- [DESCRIPTION OF THE TASK]:
From the material below, copy each line that holds the word "Rendered".

- [SOURCE DATA]:
------------------------------------------------------------

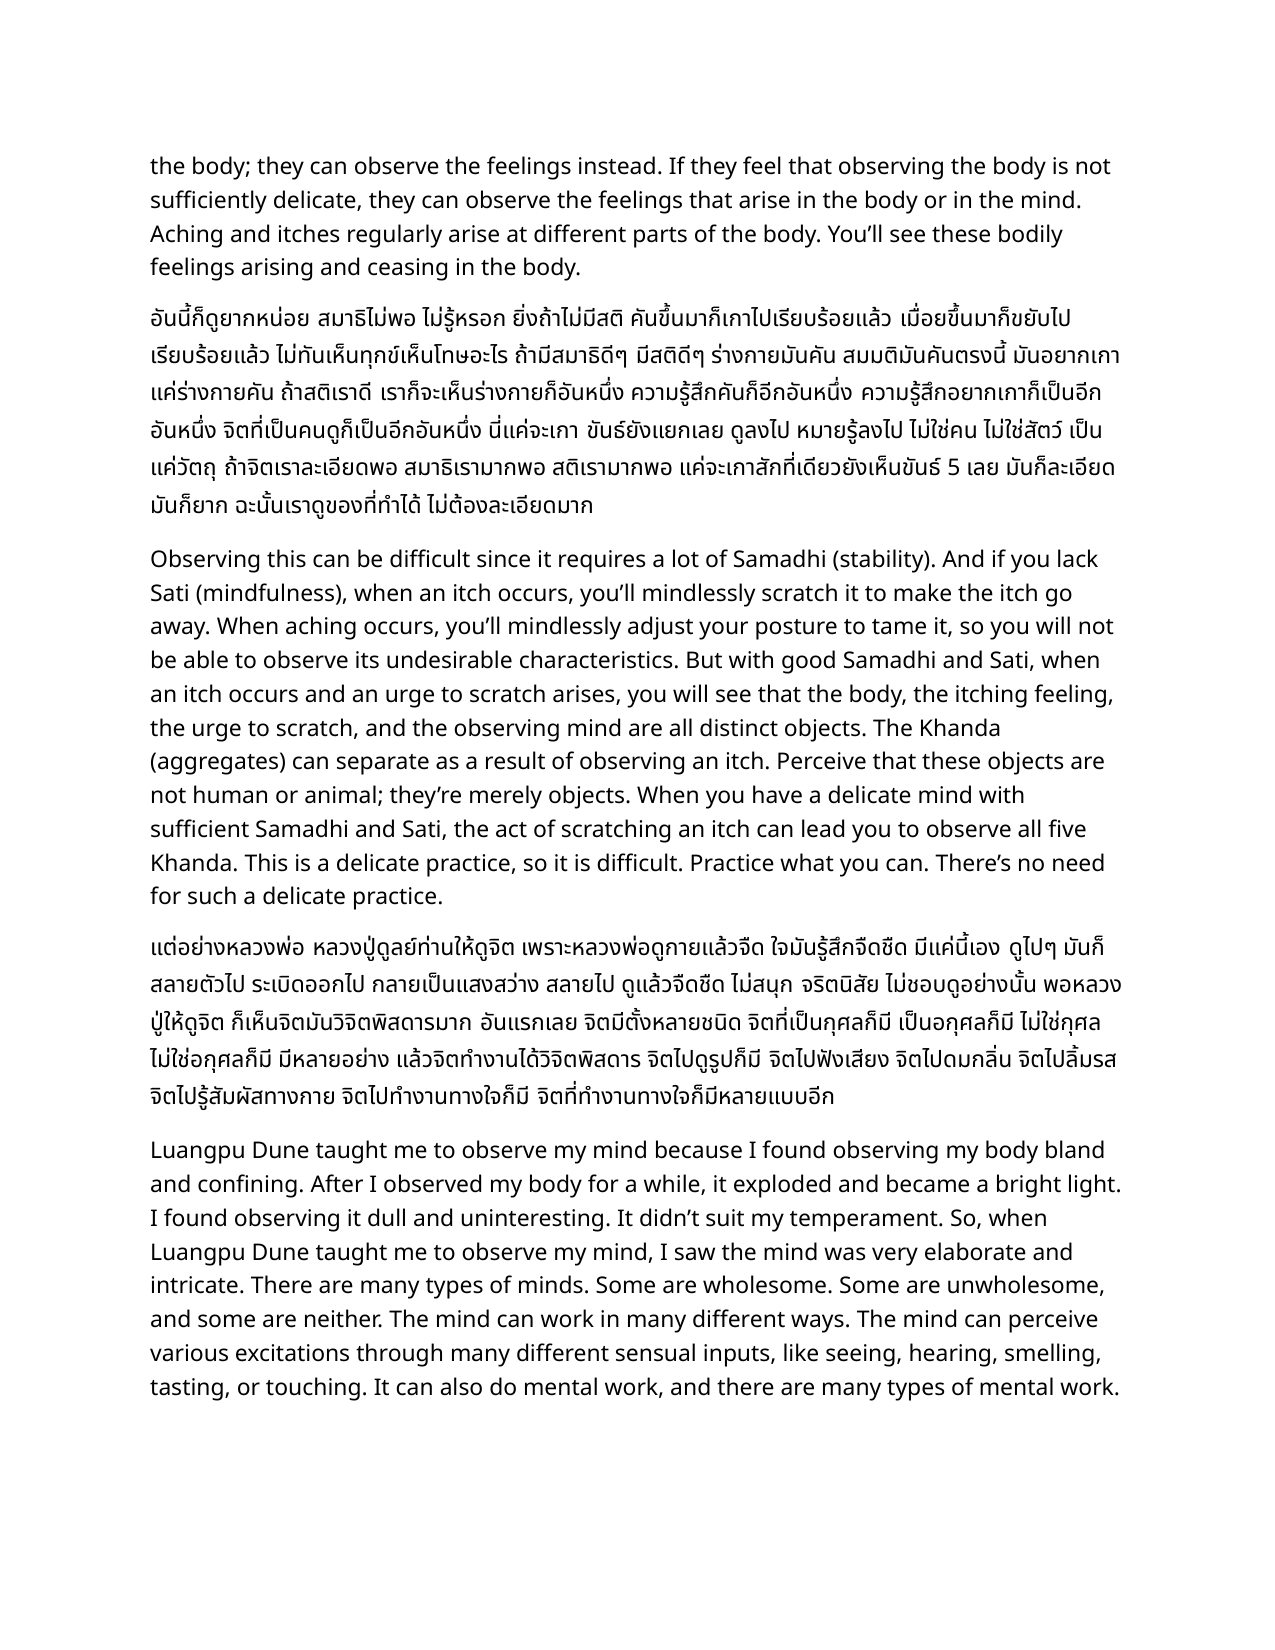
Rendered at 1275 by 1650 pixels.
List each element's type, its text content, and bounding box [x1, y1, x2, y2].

------------------------------------------------------------

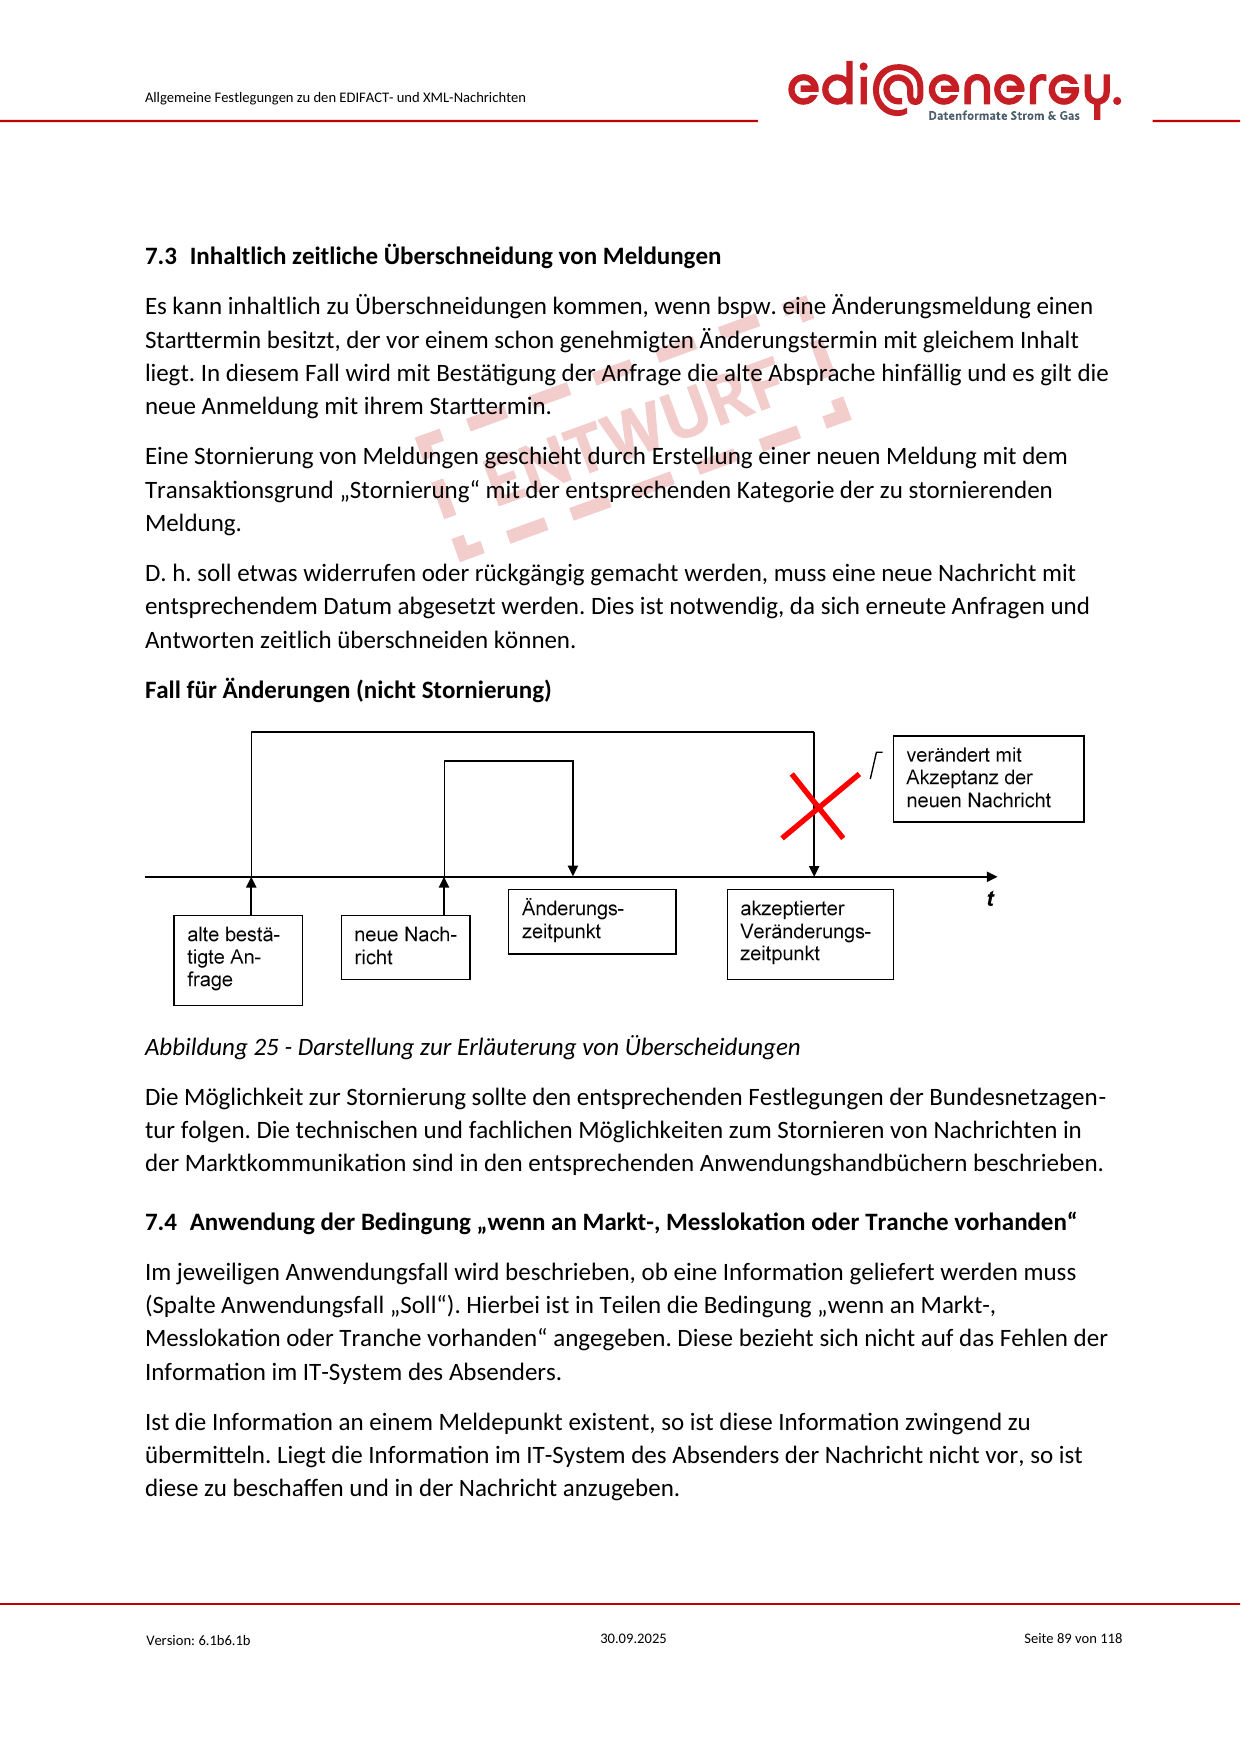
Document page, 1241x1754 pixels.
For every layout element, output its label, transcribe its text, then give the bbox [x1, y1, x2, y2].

------------------------------------------------------------

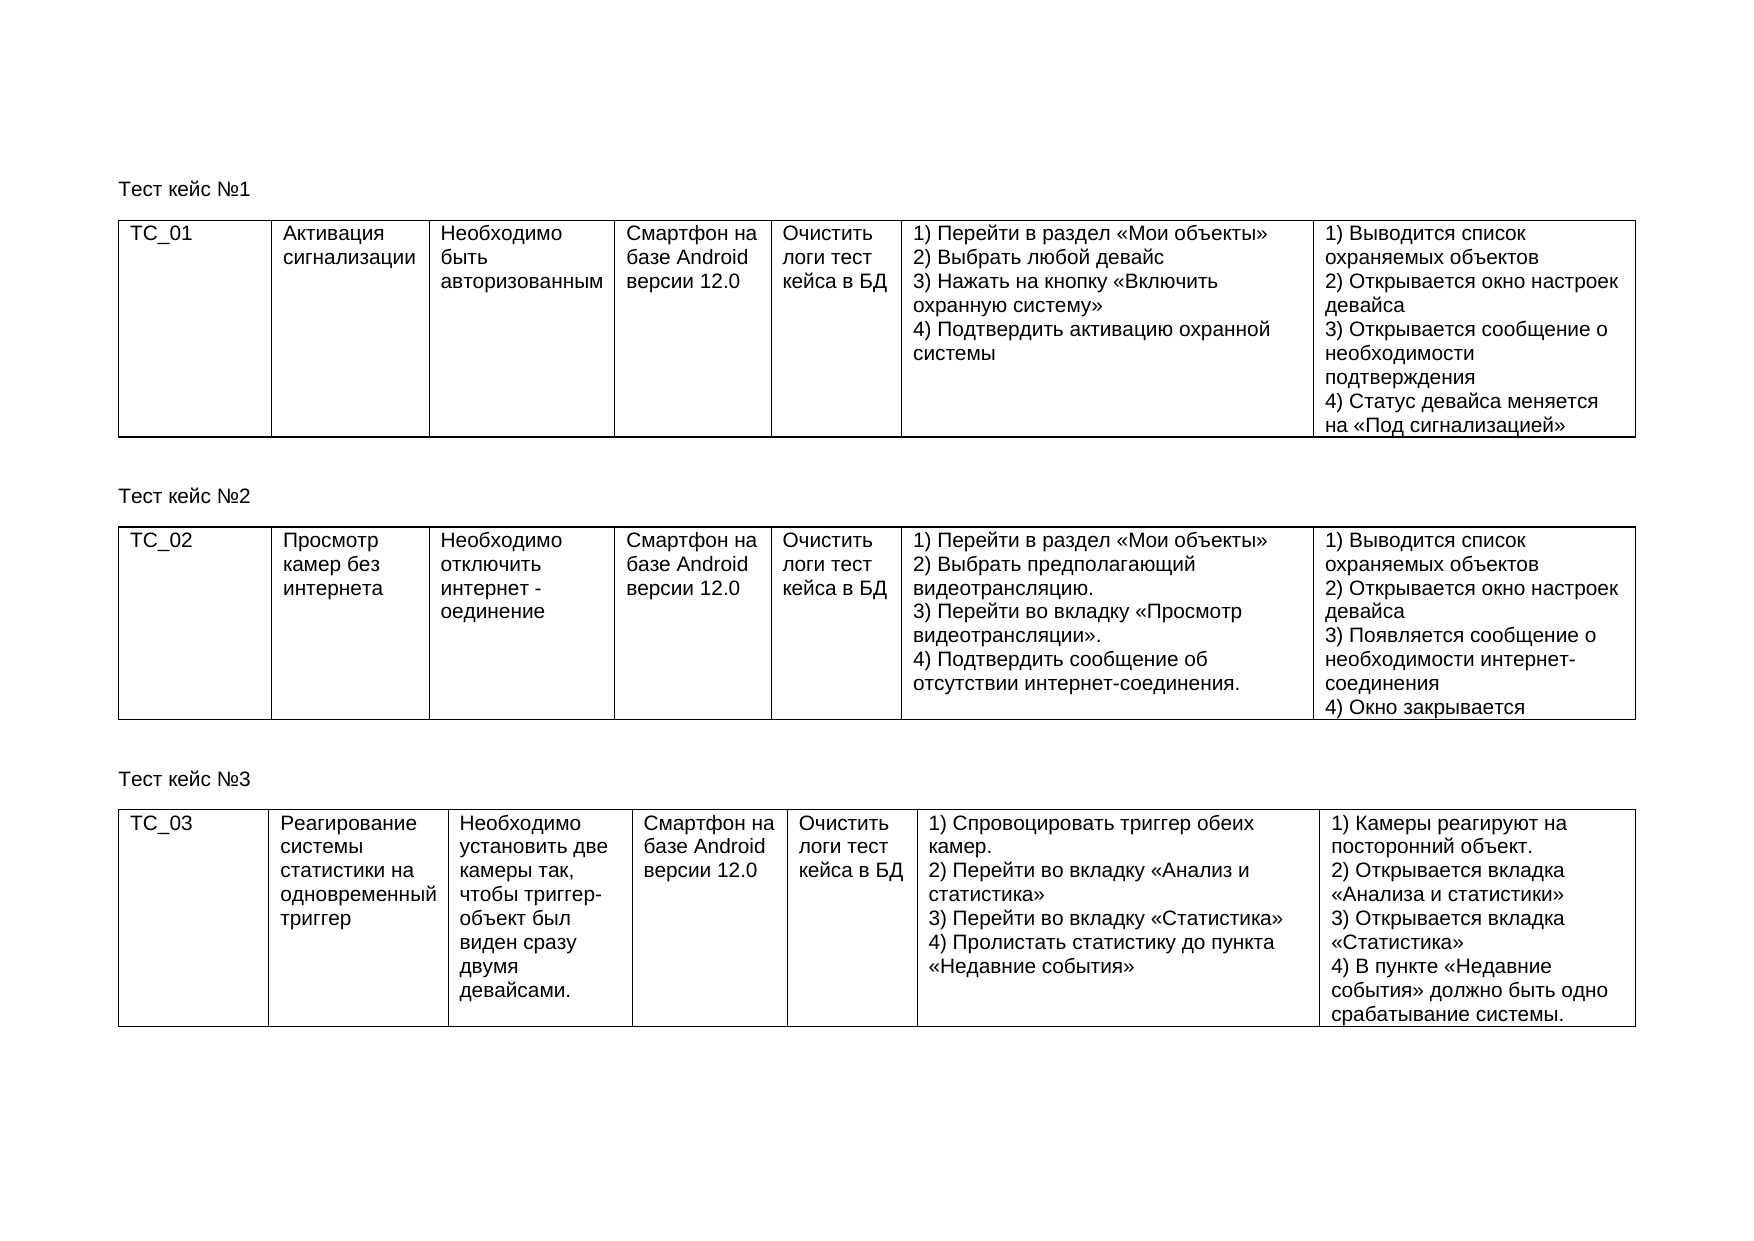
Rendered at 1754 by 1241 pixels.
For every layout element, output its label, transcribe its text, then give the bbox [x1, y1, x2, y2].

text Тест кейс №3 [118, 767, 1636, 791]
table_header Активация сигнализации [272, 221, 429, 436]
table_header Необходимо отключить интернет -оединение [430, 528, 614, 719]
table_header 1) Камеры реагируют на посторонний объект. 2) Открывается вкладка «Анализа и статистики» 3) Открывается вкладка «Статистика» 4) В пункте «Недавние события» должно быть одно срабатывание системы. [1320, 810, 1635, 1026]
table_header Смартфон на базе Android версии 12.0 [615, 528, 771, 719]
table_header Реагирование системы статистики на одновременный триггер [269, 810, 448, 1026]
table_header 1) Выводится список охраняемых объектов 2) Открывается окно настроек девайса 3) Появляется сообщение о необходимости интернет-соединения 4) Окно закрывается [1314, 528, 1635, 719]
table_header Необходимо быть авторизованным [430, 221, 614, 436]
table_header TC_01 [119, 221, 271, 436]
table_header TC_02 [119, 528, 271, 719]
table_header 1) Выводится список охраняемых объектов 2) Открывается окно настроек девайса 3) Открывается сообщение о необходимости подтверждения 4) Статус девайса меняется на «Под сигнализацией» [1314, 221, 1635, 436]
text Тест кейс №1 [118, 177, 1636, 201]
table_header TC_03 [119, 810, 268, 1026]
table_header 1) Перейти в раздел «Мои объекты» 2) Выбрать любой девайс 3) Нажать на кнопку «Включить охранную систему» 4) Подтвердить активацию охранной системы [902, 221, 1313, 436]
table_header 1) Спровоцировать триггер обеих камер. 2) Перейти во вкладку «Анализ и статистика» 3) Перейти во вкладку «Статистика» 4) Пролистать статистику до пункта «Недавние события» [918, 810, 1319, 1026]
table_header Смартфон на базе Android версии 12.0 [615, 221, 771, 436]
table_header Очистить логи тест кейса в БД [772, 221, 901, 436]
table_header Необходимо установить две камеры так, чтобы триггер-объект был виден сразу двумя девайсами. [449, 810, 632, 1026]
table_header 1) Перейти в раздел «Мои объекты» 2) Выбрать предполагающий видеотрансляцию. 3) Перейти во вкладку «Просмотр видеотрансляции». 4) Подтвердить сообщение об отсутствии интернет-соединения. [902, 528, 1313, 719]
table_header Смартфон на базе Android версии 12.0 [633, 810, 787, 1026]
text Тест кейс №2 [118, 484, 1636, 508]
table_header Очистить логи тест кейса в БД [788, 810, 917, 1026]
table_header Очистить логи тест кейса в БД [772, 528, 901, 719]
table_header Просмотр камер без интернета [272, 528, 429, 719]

------------------------------------------------------------

- [YOUR SOLUTION]:
Rendered at 1275 by 1650 pixels.
Rendered at 1754 by 1241 pixels.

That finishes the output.